Since then, her platform has grown and the nerves have settled. But releasing original music is a different game. “I think I’ve gotten over it but there’s definitely still fear in there for sure. The original stuff, especially now, is harder for me to want to even share. Often when I started, I would write things and immediately post a video of me singing it. But now, I’m more cautious. I think I’m just a little bit more aware that there’s people that are gonna hear the things I write?” Luckily for us, she hasn’t let the fear stop her from sharing.
Following a west-coast tour with fellow singer-songwriters Leith Ross and Searows, Lee found herself reflecting on her identity and goals, posing questions that are easier asked than answered: Who is she? Where will she go? What did she want to say with her voice? “Birdwatcher” delves into these questions, exploring the ins and outs of human nature. While Lee works through the parts of herself she’d like to shed, from people-pleasing tendencies to seasonal depression to self-righteousness, she invites listeners to reflect on that of their own right alongside her. While we might finish the project with more questions than answers, we also leave feeling a little less alone. And that, in a nutshell, is the musical power of Kaleah Lee.
“When I started writing for the EP, I wasn’t really thinking I was going to make an EP. Even when I decided I’m going to make a project and started writing more, it wasn’t fully with the intent of having it be super cohesive. It’s just a collection.” The intro track, a spoken-word poem, seemingly ties all of the songs together – but Lee explains she actually wrote it quite a while before. “It is from a YouTube video I made. I’d make video diaries occasionally and had written that and filmed a video for it and then ended up using that poem in the intro afterwards. I had already made the intro and it was just an instrumental, but then added that after. It was made before, completely disconnected, but it worked. It was perfect and strange.”
As she experiments and comes into her own as a musician, Lee has learned a lot about the way she works best. “The more time [spent] writing and creating things, I’ve learned that how I make things is more intuitive, so I’ve just kind of learned to go with my weird flow.” The flow, which happens in a different way for each track, typically begins with lyrics and is accomplished in one sitting. “I would write poems and use that as the base of the song or build off of words or lines that I’ve written down,” she explains.
“And I have a hard time writing parts of things and then revisiting them.

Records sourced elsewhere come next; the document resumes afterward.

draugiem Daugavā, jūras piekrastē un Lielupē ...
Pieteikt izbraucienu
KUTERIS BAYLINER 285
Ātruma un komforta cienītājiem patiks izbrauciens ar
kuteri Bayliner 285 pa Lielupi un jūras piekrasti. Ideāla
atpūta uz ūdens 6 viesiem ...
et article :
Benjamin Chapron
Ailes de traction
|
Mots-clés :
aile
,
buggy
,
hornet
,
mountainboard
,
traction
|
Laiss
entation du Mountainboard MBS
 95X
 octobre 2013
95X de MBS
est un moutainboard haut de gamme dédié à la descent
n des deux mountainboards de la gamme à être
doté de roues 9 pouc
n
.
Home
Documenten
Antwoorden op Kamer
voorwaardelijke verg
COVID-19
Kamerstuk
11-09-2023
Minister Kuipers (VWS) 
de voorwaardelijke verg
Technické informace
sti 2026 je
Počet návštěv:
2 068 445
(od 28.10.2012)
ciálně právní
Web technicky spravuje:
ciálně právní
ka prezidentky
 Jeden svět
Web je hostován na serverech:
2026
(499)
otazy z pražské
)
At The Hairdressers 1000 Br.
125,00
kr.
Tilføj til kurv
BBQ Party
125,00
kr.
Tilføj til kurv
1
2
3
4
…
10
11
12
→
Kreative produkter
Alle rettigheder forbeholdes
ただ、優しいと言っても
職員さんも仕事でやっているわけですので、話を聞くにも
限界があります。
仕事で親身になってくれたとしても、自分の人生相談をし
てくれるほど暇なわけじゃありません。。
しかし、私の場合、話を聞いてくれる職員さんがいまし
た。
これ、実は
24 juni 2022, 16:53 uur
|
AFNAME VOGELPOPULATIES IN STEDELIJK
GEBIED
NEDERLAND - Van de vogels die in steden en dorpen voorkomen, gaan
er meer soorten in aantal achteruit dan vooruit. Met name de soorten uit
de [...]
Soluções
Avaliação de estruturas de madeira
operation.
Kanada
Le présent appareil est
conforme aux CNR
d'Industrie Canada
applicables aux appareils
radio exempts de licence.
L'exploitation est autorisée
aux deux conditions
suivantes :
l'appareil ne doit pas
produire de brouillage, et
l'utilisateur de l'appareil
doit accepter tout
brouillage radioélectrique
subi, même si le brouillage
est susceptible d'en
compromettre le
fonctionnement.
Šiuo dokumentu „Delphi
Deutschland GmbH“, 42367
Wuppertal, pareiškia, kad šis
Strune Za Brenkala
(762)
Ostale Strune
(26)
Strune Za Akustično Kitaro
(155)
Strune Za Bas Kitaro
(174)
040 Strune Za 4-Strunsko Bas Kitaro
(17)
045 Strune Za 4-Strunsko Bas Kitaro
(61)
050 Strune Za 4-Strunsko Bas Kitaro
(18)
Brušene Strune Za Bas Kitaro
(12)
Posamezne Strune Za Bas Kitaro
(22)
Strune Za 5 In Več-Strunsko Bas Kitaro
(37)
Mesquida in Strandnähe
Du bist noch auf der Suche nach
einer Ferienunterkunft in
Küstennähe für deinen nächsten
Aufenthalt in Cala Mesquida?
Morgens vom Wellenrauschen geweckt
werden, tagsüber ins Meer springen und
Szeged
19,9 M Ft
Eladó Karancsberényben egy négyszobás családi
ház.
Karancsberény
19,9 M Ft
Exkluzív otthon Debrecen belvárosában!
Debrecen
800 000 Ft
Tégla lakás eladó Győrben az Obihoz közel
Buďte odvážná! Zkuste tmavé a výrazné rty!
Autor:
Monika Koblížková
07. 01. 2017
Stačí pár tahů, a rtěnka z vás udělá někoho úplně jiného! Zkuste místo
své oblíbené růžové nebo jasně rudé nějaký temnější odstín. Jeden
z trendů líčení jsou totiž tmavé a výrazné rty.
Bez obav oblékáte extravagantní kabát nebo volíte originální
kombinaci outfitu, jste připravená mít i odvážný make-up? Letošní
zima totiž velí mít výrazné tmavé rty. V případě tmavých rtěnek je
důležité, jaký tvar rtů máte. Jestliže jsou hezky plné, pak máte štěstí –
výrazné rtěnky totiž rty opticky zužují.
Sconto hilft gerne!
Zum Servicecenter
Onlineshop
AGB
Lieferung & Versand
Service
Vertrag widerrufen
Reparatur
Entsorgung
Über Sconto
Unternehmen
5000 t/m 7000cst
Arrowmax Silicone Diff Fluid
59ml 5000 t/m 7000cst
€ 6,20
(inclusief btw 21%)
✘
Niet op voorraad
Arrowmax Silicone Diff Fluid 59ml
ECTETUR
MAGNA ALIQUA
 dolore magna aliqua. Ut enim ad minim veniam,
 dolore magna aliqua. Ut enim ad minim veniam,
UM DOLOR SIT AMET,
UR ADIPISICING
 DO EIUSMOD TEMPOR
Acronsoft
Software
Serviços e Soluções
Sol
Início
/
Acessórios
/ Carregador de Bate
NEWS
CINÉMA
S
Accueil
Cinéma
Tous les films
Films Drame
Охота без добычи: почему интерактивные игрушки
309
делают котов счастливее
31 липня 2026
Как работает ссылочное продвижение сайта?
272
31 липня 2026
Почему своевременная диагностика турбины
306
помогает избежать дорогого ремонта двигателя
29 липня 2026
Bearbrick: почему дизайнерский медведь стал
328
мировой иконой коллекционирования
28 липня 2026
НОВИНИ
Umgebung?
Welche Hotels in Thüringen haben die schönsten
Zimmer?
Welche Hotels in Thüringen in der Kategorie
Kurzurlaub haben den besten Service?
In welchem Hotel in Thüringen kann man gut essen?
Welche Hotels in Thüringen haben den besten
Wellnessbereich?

Usually, when I write something, it’s all the way through.” For some tracks, such as “Rotting Fruit,” Lee was so in the moment that she doesn’t even fully remember the writing process. “That’s how I know it was great — because I was really in it.”
Production-wise, “Rotting Fruit” is one of her personal favourites. “It’s different from previous stuff and I just had a lot of fun playing with it,” she tells me. “I have a midi keyboard and I would just choose random sounds and be like, ‘oh I like that.’ I think I was the most adventurous with that, so I’m proud of it.”